MATERIAL SUPPLIED below:

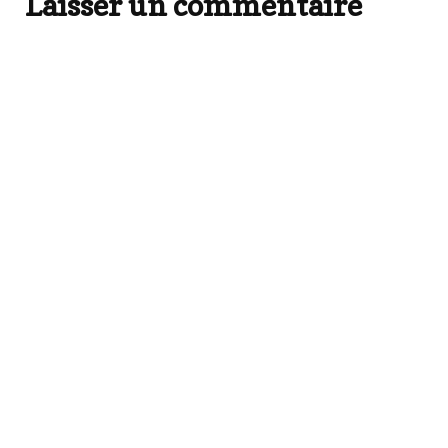
Laisser un commentaire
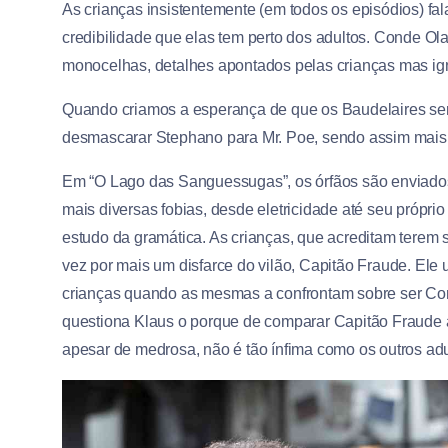
As crianças insistentemente (em todos os episódios) fala
credibilidade que elas tem perto dos adultos. Conde O
monocelhas, detalhes apontados pelas crianças mas ig
Quando criamos a esperança de que os Baudelaires ser
desmascarar Stephano para Mr. Poe, sendo assim mais
Em “O Lago das Sanguessugas”, os órfãos são enviados
mais diversas fobias, desde eletricidade até seu própri
estudo da gramática. As crianças, que acreditam terem
vez por mais um disfarce do vilão, Capitão Fraude. Ele
crianças quando as mesmas a confrontam sobre ser Con
questiona Klaus o porque de comparar Capitão Fraude 
apesar de medrosa, não é tão ínfima como os outros adu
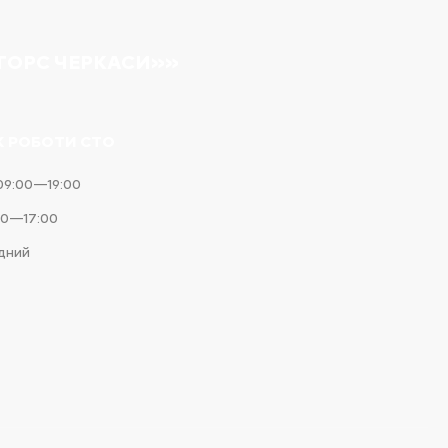
ТОРС ЧЕРКАСИ»»
К РОБОТИ СТО
09:00—19:00
00—17:00
ідний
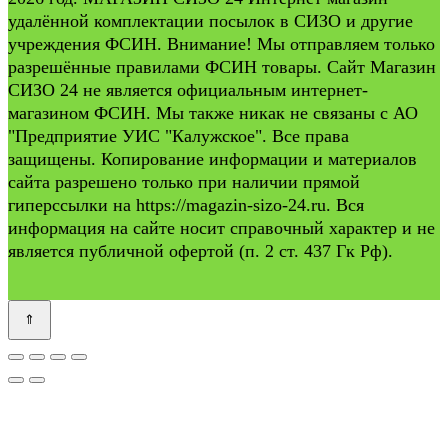
удалённой комплектации посылок в СИЗО и другие
учреждения ФСИН. Внимание! Мы отправляем только
разрешённые правилами ФСИН товары. Сайт Магазин
СИЗО 24 не является официальным интернет-
магазином ФСИН. Мы также никак не связаны с АО
"Предприятие УИС "Калужское". Все права
защищены. Копирование информации и материалов
сайта разрешено только при наличии прямой
гиперссылки на https://magazin-sizo-24.ru. Вся
информация на сайте носит справочный характер и не
является публичной офертой (п. 2 ст. 437 Гк Рф).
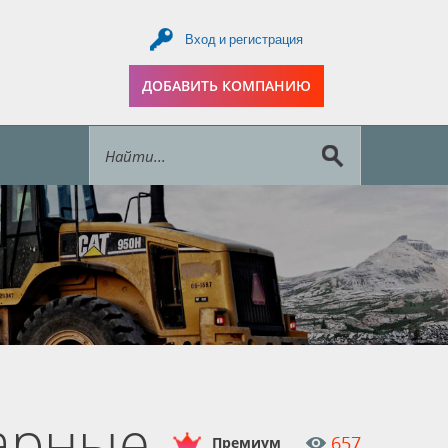
Вход и регистрация
ДОБАВИТЬ КОМПАНИЮ
арные
657
Премиум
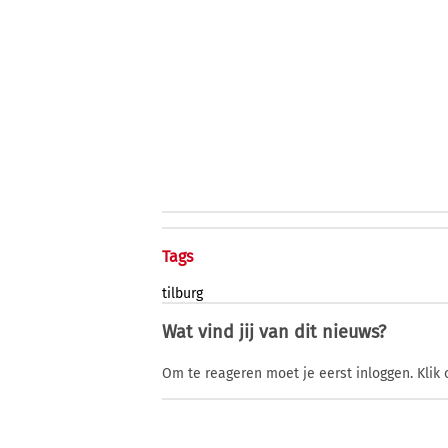
Tags
tilburg
Wat vind jij van dit nieuws?
Om te reageren moet je eerst inloggen. Klik 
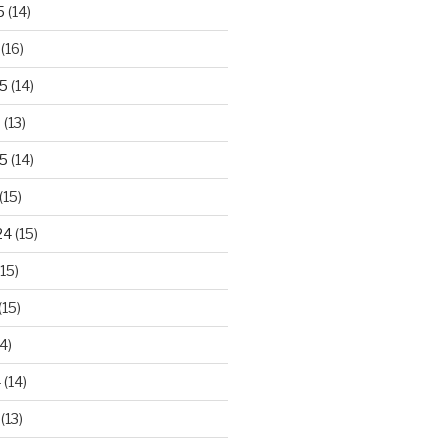
5
(14)
(16)
25
(14)
5
(13)
5
(14)
(15)
24
(15)
15)
(15)
4)
4
(14)
(13)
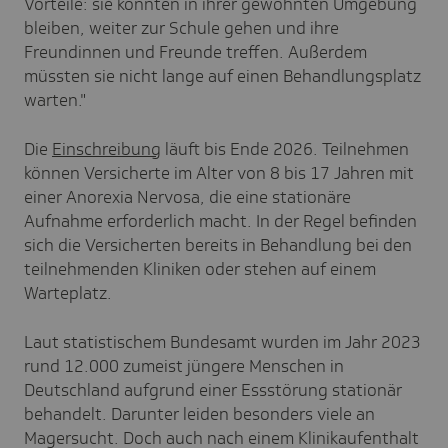
Vorteile: sie könnten in ihrer gewohnten Umgebung
bleiben, weiter zur Schule gehen und ihre
Freundinnen und Freunde treffen. Außerdem
müssten sie nicht lange auf einen Behandlungsplatz
warten."
Die
Einschreibung
läuft bis Ende 2026. Teilnehmen
können Versicherte im Alter von 8 bis 17 Jahren mit
einer Anorexia Nervosa, die eine stationäre
Aufnahme erforderlich macht. In der Regel befinden
sich die Versicherten bereits in Behandlung bei den
teilnehmenden Kliniken oder stehen auf einem
Warteplatz.
Laut statistischem Bundesamt wurden im Jahr 2023
rund 12.000 zumeist jüngere Menschen in
Deutschland aufgrund einer Essstörung stationär
behandelt. Darunter leiden besonders viele an
Magersucht. Doch auch nach einem Klinikaufenthalt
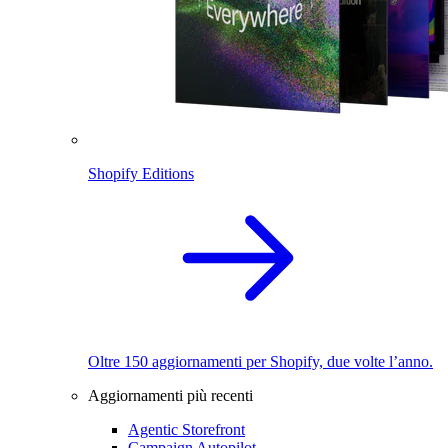
Shopify Editions
Oltre 150 aggiornamenti per Shopify, due volte l’anno.
Aggiornamenti più recenti
Agentic Storefront
Campaign Autopilot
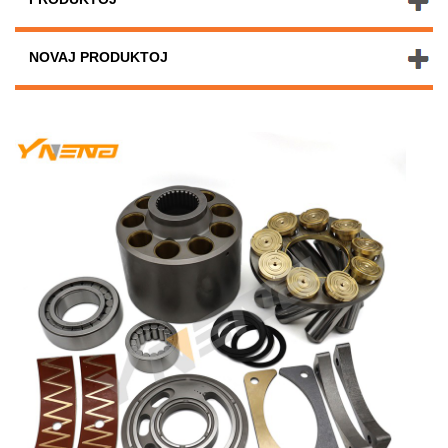
NOVAJ PRODUKTOJ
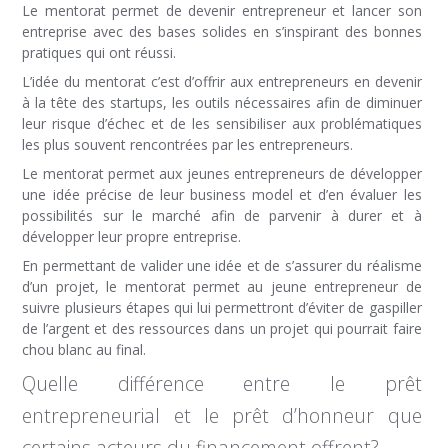
Le mentorat permet de devenir entrepreneur et lancer son
entreprise avec des bases solides en s’inspirant des bonnes
pratiques qui ont réussi.
L’idée du mentorat c’est d’offrir aux entrepreneurs en devenir
à la tête des startups, les outils nécessaires afin de diminuer
leur risque d’échec et de les sensibiliser aux problématiques
les plus souvent rencontrées par les entrepreneurs.
Le mentorat permet aux jeunes entrepreneurs de développer
une idée précise de leur business model et d’en évaluer les
possibilités sur le marché afin de parvenir à durer et à
développer leur propre entreprise.
En permettant de valider une idée et de s’assurer du réalisme
d’un projet, le mentorat permet au jeune entrepreneur de
suivre plusieurs étapes qui lui permettront d’éviter de gaspiller
de l’argent et des ressources dans un projet qui pourrait faire
chou blanc au final.
Quelle différence entre le prêt
entrepreneurial et le prêt d’honneur que
certains acteurs du financement offrent?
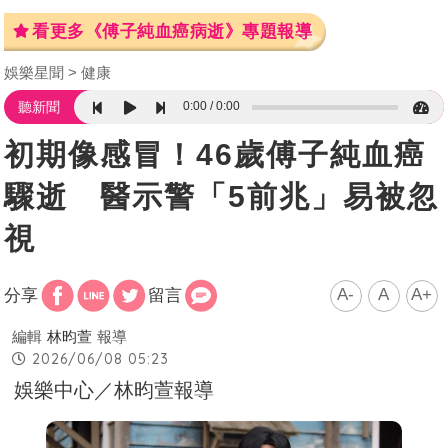
看更多《傅子純血癌病逝》專題報導
娛樂星聞
健康
0:00
0:00
聽新聞
初期像感冒！46歲傅子純血癌
驟逝 醫示警「5前兆」易被忽
視
A-
A
A+
分享
留言
編輯
林昀萱
報導
2026/06/08 05:23
娛樂中心／林昀萱報導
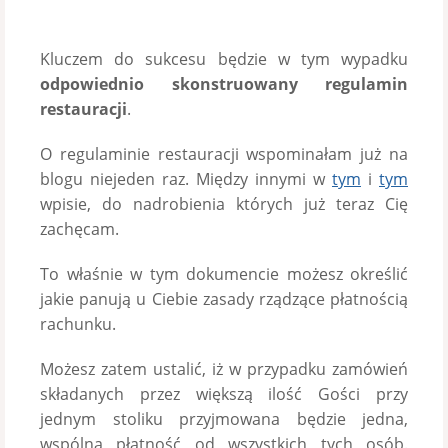
Kluczem do sukcesu będzie w tym wypadku
odpowiednio skonstruowany regulamin
restauracji
.
O regulaminie restauracji wspominałam już na
blogu niejeden raz. Między innymi w
tym
i
tym
wpisie, do nadrobienia których już teraz Cię
zachęcam.
To właśnie w tym dokumencie możesz określić
jakie panują u Ciebie zasady rządzące płatnością
rachunku.
Możesz zatem ustalić, iż w przypadku zamówień
składanych przez większą ilość Gości przy
jednym stoliku przyjmowana będzie jedna,
wspólna płatność od wszystkich tych osób.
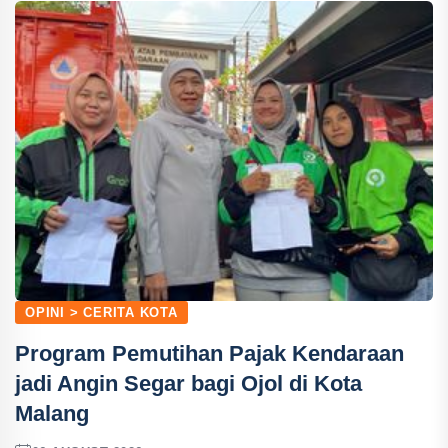
OPINI > CERITA KOTA
Program Pemutihan Pajak Kendaraan
jadi Angin Segar bagi Ojol di Kota
Malang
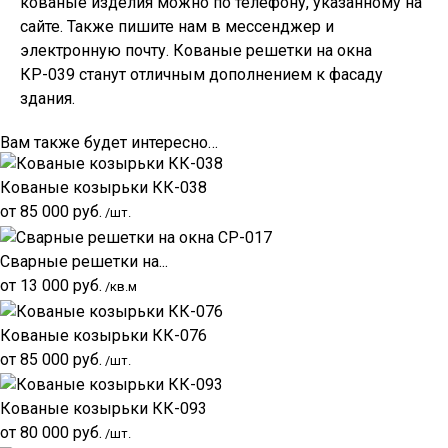
кованые изделия можно по телефону, указанному на
сайте. Также пишите нам в мессенджер и
электронную почту. Кованые решетки на окна
КР-039 станут отличным дополнением к фасаду
здания.
Вам также будет интересно…
Кованые козырьки КК-038
от
85 000
руб.
/шт.
Сварные решетки на...
от
13 000
руб.
/кв.м
Кованые козырьки КК-076
от
85 000
руб.
/шт.
Кованые козырьки КК-093
от
80 000
руб.
/шт.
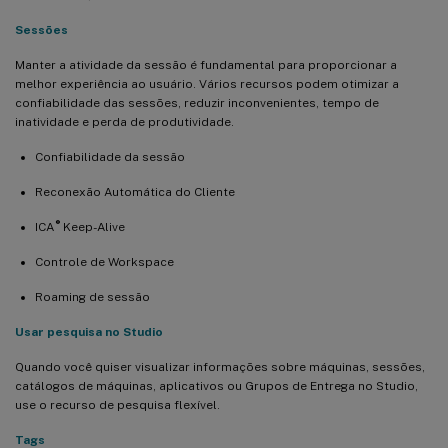
Sessões
Manter a atividade da sessão é fundamental para proporcionar a
melhor experiência ao usuário. Vários recursos podem otimizar a
confiabilidade das sessões, reduzir inconvenientes, tempo de
inatividade e perda de produtividade.
Confiabilidade da sessão
Reconexão Automática do Cliente
®
ICA
Keep-Alive
Controle de Workspace
Roaming de sessão
Usar pesquisa no Studio
Quando você quiser visualizar informações sobre máquinas, sessões,
catálogos de máquinas, aplicativos ou Grupos de Entrega no Studio,
use o recurso de pesquisa flexível.
Tags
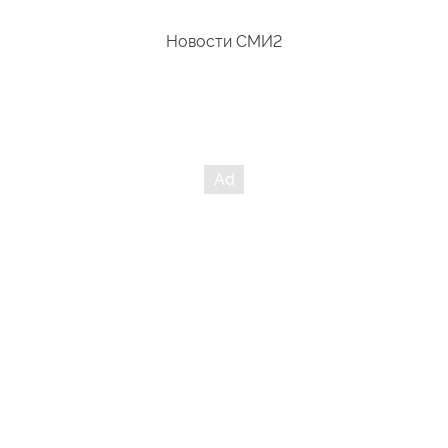
Новости СМИ2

End of MATERIAL SUPPLIED.

▸ WORK INSTRUCTION
Drop the images, then copy the data exactly.

▸ WRITTEN SOLUTION
Laisser un commentaire
As crianças insistentemente (em todos os episódios) fala
credibilidade que elas tem perto dos adultos. Conde O
monocelhas, detalhes apontados pelas crianças mas ig
Quando criamos a esperança de que os Baudelaires ser
desmascarar Stephano para Mr. Poe, sendo assim mais
Em “O Lago das Sanguessugas”, os órfãos são enviados
mais diversas fobias, desde eletricidade até seu própri
estudo da gramática. As crianças, que acreditam terem
vez por mais um disfarce do vilão, Capitão Fraude. Ele
crianças quando as mesmas a confrontam sobre ser Con
questiona Klaus o porque de comparar Capitão Fraude 
apesar de medrosa, não é tão ínfima como os outros adu
ТОРС ЧЕРКАСИ»»
К РОБОТИ СТО
09:00—19:00
00—17:00
ідний
удалённой комплектации посылок в СИЗО и другие
учреждения ФСИН. Внимание! Мы отправляем только
разрешённые правилами ФСИН товары. Сайт Магазин
СИЗО 24 не является официальным интернет-
магазином ФСИН. Мы также никак не связаны с АО
"Предприятие УИС "Калужское". Все права
защищены. Копирование информации и материалов
сайта разрешено только при наличии прямой
гиперссылки на https://magazin-sizo-24.ru. Вся
информация на сайте носит справочный характер и не
является публичной офертой (п. 2 ст. 437 Гк Рф).
Вход и регистрация
ДОБАВИТЬ КОМПАНИЮ
арные
657
Премиум
Tags
tilburg
Wat vind jij van dit nieuws?
Om te reageren moet je eerst inloggen. Klik 
5
(14)
(16)
25
(14)
5
(13)
5
(14)
(15)
24
(15)
15)
(15)
4)
4
(14)
(13)
Vorteile: sie könnten in ihrer gewohnten Umgebung
bleiben, weiter zur Schule gehen und ihre
Freundinnen und Freunde treffen. Außerdem
müssten sie nicht lange auf einen Behandlungsplatz
warten."
Die
Einschreibung
läuft bis Ende 2026. Teilnehmen
können Versicherte im Alter von 8 bis 17 Jahren mit
einer Anorexia Nervosa, die eine stationäre
Aufnahme erforderlich macht. In der Regel befinden
sich die Versicherten bereits in Behandlung bei den
teilnehmenden Kliniken oder stehen auf einem
Warteplatz.
Laut statistischem Bundesamt wurden im Jahr 2023
rund 12.000 zumeist jüngere Menschen in
Deutschland aufgrund einer Essstörung stationär
behandelt. Darunter leiden besonders viele an
Magersucht. Doch auch nach einem Klinikaufenthalt
Shopify Editions
Oltre 150 aggiornamenti per Shopify, due volte l’anno.
Aggiornamenti più recenti
Agentic Storefront
Campaign Autopilot
NOVAJ PRODUKTOJ
Le mentorat permet de devenir entrepreneur et lancer son
entreprise avec des bases solides en s’inspirant des bonnes
pratiques qui ont réussi.
L’idée du mentorat c’est d’offrir aux entrepreneurs en devenir
à la tête des startups, les outils nécessaires afin de diminuer
leur risque d’échec et de les sensibiliser aux problématiques
les plus souvent rencontrées par les entrepreneurs.
Le mentorat permet aux jeunes entrepreneurs de développer
une idée précise de leur business model et d’en évaluer les
possibilités sur le marché afin de parvenir à durer et à
développer leur propre entreprise.
En permettant de valider une idée et de s’assurer du réalisme
d’un projet, le mentorat permet au jeune entrepreneur de
suivre plusieurs étapes qui lui permettront d’éviter de gaspiller
de l’argent et des ressources dans un projet qui pourrait faire
chou blanc au final.
Quelle différence entre le prêt
entrepreneurial et le prêt d’honneur que
certains acteurs du financement offrent?
看更多《傅子純血癌病逝》專題報導
娛樂星聞
健康
0:00
0:00
聽新聞
初期像感冒！46歲傅子純血癌
驟逝 醫示警「5前兆」易被忽
視
A-
A
A+
分享
留言
編輯
林昀萱
報導
2026/06/08 05:23
娛樂中心／林昀萱報導
Kluczem do sukcesu będzie w tym wypadku
odpowiednio skonstruowany regulamin
restauracji
.
O regulaminie restauracji wspominałam już na
blogu niejeden raz. Między innymi w
tym
i
tym
wpisie, do nadrobienia których już teraz Cię
zachęcam.
To właśnie w tym dokumencie możesz określić
jakie panują u Ciebie zasady rządzące płatnością
rachunku.
Możesz zatem ustalić, iż w przypadku zamówień
składanych przez większą ilość Gości przy
jednym stoliku przyjmowana będzie jedna,
wspólna płatność od wszystkich tych osób.
OPINI > CERITA KOTA
Program Pemutihan Pajak Kendaraan
jadi Angin Segar bagi Ojol di Kota
Malang
кованые изделия можно по телефону, указанному на
сайте. Также пишите нам в мессенджер и
электронную почту. Кованые решетки на окна
КР-039 станут отличным дополнением к фасаду
здания.
Вам также будет интересно…
Кованые козырьки КК-038
от
85 000
руб.
/шт.
Сварные решетки на...
от
13 000
руб.
/кв.м
Кованые козырьки КК-076
от
85 000
руб.
/шт.
Кованые козырьки КК-093
от
80 000
руб.
/шт.
Sessões
Manter a atividade da sessão é fundamental para proporcionar a
melhor experiência ao usuário. Vários recursos podem otimizar a
confiabilidade das sessões, reduzir inconvenientes, tempo de
inatividade e perda de produtividade.
Confiabilidade da sessão
Reconexão Automática do Cliente
®
ICA
Keep-Alive
Controle de Workspace
Roaming de sessão
Usar pesquisa no Studio
Quando você quiser visualizar informações sobre máquinas, sessões,
catálogos de máquinas, aplicativos ou Grupos de Entrega no Studio,
use o recurso de pesquisa flexível.
Tags
Новости СМИ2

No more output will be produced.